*** Block opens ***
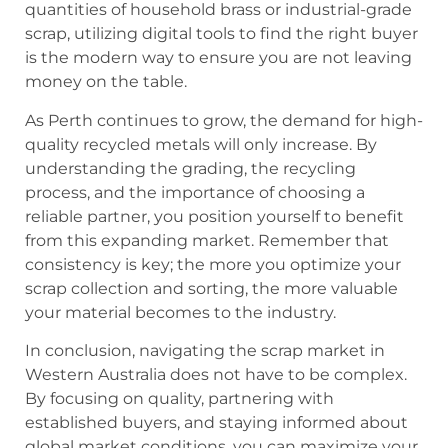
quantities of household brass or industrial-grade
scrap, utilizing digital tools to find the right buyer
is the modern way to ensure you are not leaving
money on the table.
As Perth continues to grow, the demand for high-
quality recycled metals will only increase. By
understanding the grading, the recycling
process, and the importance of choosing a
reliable partner, you position yourself to benefit
from this expanding market. Remember that
consistency is key; the more you optimize your
scrap collection and sorting, the more valuable
your material becomes to the industry.
In conclusion, navigating the scrap market in
Western Australia does not have to be complex.
By focusing on quality, partnering with
established buyers, and staying informed about
global market conditions, you can maximize your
*** Block closes ***
» ACTIVITY: Take the entries above and return only the lines from the one with "scrap, utilizing digital" to the one with "from this expanding market. Remember that", both included, unchanged.

» ANSWER SPACE:
scrap, utilizing digital tools to find the right buyer
is the modern way to ensure you are not leaving
money on the table.
As Perth continues to grow, the demand for high-
quality recycled metals will only increase. By
understanding the grading, the recycling
process, and the importance of choosing a
reliable partner, you position yourself to benefit
from this expanding market. Remember that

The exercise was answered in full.